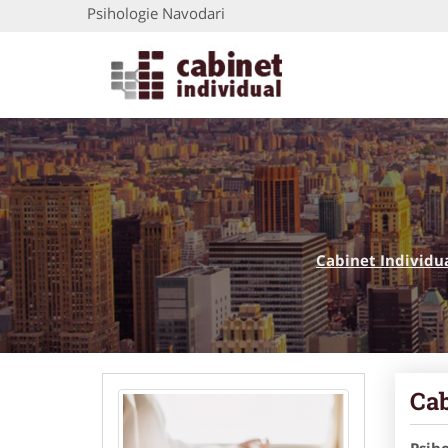
Psihologie Navodari
Cabinet Individu
Cab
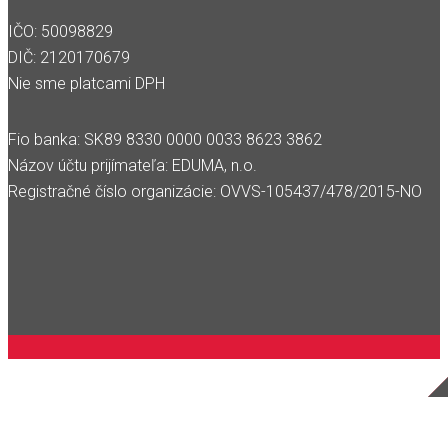
IČO: 50098829
DIČ: 2120170679
Nie sme platcami DPH
Fio banka: SK89 8330 0000 0033 8623 3862
Názov účtu prijímateľa: EDUMA, n.o.
Registračné číslo organizácie: OVVS-105437/478/2015-NO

▸ **Activity**
Would you reproduce the records exactly as they stand, but without the pictures?

▸ **The answer**
Psihologie Navodari
Cabinet Individu
Cab
IČO: 50098829
DIČ: 2120170679
Nie sme platcami DPH
Fio banka: SK89 8330 0000 0033 8623 3862
Názov účtu prijímateľa: EDUMA, n.o.
Registračné číslo organizácie: OVVS-105437/478/2015-NO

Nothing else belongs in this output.